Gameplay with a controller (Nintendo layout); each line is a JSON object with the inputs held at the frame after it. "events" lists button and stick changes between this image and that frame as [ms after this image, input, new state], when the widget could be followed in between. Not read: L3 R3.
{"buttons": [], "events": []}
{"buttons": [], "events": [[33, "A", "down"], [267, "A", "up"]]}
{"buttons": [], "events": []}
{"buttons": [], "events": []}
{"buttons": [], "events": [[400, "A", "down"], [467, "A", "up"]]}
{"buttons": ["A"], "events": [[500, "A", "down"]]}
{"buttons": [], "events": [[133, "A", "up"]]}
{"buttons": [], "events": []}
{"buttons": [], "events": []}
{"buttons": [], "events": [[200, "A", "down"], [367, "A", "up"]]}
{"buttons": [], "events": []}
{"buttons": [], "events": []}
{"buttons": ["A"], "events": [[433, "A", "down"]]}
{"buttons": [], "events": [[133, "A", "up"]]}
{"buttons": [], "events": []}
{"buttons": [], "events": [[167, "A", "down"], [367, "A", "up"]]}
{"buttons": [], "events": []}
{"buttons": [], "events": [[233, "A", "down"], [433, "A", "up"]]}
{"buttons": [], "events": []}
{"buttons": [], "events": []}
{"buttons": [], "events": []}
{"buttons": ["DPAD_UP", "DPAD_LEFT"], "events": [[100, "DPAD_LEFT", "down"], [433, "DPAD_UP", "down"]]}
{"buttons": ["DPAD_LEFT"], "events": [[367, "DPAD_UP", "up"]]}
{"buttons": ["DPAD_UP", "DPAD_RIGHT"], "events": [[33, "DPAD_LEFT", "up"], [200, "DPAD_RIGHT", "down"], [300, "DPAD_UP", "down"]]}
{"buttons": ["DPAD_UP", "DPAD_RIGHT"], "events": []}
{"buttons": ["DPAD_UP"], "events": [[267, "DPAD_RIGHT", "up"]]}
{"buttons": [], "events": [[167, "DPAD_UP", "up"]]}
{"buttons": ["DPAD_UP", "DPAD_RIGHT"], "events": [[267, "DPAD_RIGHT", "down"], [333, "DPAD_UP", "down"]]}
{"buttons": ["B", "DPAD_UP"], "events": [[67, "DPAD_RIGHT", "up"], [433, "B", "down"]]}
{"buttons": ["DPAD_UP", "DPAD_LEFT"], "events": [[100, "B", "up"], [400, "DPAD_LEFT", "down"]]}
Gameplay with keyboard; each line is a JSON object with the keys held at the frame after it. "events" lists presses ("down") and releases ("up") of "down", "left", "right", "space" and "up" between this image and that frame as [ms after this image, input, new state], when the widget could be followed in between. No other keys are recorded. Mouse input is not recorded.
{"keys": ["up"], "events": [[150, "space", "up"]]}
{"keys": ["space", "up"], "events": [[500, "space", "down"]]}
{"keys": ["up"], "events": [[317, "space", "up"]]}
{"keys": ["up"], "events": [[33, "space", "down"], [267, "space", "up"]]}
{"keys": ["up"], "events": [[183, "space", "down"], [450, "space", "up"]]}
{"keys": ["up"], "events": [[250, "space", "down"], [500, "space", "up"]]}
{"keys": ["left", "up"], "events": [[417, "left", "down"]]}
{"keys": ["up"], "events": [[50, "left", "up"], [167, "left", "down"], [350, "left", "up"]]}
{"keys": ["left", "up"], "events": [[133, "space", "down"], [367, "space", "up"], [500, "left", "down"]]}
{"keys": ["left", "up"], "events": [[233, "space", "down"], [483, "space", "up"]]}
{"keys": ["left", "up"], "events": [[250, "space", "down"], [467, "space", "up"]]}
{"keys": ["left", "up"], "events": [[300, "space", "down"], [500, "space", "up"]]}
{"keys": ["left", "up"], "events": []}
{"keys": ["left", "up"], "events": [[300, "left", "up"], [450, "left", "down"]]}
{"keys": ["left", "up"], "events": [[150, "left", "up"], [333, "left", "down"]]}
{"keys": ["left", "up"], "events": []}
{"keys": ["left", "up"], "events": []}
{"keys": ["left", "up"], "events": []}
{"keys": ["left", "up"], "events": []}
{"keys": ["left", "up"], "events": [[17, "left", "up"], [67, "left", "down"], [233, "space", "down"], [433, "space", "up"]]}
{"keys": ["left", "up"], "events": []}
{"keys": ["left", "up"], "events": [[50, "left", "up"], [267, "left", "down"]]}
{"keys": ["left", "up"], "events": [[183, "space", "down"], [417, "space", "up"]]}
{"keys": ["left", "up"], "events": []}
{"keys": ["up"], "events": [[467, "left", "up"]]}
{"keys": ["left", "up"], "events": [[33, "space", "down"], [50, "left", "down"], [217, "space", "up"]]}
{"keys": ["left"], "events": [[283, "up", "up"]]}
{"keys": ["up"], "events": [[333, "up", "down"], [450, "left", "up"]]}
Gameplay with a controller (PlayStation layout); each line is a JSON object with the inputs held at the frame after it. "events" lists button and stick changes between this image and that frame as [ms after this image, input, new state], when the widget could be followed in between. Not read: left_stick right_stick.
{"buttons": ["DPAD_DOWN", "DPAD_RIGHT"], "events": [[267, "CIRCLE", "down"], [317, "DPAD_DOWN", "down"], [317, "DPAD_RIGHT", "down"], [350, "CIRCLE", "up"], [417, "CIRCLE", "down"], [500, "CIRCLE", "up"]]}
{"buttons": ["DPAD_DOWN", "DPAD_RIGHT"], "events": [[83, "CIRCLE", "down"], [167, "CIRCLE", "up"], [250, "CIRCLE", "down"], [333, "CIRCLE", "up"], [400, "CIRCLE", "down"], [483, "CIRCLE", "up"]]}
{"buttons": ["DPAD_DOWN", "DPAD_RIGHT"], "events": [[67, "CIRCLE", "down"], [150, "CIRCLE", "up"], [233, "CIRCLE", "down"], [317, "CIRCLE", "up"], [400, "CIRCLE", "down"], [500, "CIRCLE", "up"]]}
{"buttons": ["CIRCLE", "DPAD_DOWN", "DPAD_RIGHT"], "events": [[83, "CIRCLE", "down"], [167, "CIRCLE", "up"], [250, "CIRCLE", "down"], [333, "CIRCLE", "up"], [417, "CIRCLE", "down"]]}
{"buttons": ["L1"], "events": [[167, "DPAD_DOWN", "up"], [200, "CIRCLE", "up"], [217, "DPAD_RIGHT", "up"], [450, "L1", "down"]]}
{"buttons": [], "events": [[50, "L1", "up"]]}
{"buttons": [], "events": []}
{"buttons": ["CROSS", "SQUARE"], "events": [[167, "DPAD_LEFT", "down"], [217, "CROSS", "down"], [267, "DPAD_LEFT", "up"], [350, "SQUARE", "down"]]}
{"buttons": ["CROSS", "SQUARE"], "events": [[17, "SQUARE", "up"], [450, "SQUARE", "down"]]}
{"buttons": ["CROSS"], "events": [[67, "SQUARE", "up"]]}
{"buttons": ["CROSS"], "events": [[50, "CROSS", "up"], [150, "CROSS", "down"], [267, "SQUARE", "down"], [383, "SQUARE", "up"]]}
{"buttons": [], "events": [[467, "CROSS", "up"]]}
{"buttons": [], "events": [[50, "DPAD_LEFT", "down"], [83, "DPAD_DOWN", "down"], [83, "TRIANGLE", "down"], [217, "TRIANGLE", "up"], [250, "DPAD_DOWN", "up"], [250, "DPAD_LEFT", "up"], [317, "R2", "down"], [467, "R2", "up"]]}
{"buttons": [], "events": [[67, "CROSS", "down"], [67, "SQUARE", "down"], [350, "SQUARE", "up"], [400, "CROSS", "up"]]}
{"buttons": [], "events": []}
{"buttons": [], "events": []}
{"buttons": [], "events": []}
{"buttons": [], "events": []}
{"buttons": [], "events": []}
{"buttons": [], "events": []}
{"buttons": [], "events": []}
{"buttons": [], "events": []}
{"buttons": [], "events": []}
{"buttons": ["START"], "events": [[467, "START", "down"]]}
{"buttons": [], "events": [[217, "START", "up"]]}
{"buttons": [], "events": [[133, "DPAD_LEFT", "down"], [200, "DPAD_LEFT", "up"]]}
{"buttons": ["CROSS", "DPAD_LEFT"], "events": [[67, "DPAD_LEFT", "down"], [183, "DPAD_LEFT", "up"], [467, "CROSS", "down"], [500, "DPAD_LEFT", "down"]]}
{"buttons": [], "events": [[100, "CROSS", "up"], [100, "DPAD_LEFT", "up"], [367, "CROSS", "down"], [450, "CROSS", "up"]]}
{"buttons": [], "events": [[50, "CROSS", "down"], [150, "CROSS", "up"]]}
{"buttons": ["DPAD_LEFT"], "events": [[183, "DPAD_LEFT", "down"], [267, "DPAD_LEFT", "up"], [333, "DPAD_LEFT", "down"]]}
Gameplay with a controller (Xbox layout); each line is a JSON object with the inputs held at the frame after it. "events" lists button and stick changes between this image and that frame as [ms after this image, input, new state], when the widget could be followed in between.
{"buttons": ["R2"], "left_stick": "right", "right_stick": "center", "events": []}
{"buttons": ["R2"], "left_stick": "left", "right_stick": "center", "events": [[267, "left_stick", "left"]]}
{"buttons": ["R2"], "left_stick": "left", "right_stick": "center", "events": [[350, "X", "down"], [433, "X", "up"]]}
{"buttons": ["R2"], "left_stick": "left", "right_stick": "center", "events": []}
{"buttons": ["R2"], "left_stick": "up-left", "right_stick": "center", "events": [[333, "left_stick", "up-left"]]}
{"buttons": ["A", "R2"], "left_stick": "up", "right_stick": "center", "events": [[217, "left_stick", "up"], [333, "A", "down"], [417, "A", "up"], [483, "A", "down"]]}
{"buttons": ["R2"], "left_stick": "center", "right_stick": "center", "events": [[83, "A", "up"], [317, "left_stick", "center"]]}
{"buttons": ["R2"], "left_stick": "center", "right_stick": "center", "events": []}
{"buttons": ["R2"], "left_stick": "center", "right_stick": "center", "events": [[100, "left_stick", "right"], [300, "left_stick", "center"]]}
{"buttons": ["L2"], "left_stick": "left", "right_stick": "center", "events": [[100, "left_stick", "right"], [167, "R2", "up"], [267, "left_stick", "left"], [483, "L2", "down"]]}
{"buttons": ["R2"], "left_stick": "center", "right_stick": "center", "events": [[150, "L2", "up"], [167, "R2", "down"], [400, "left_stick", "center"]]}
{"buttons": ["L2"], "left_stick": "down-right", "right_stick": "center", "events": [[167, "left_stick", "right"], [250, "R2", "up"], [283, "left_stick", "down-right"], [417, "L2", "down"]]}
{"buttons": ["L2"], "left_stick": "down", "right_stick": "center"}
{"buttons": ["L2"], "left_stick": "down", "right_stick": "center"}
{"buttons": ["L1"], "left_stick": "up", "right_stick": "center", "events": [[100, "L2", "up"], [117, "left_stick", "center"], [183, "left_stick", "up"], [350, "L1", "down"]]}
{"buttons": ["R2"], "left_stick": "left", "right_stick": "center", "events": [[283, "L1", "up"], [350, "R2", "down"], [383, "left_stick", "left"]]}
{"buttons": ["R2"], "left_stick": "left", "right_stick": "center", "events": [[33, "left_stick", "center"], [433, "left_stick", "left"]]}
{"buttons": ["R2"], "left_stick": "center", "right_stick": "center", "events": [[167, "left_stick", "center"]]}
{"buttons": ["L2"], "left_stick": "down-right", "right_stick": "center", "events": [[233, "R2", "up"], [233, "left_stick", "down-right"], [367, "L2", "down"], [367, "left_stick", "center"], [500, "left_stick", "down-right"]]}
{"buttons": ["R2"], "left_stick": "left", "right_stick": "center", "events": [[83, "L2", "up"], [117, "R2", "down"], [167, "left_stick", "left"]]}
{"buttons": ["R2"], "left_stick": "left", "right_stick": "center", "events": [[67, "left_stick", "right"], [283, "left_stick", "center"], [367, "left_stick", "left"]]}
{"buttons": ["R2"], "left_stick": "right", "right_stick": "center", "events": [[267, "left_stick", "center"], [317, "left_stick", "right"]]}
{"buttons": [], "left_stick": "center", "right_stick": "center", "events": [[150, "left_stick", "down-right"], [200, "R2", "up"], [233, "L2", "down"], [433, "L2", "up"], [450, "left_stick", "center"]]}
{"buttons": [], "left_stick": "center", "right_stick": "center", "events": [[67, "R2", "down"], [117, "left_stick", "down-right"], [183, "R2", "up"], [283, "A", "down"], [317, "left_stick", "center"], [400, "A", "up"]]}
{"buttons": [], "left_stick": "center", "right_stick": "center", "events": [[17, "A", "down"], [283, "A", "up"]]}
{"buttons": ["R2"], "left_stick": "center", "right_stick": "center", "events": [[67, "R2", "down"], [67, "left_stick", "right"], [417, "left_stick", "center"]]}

__________

• [Exercise goal]
Whenever a line of the data includes the word "START", show that line in full.

• [Result of this exercise]
{"buttons": ["START"], "events": [[467, "START", "down"]]}
{"buttons": [], "events": [[217, "START", "up"]]}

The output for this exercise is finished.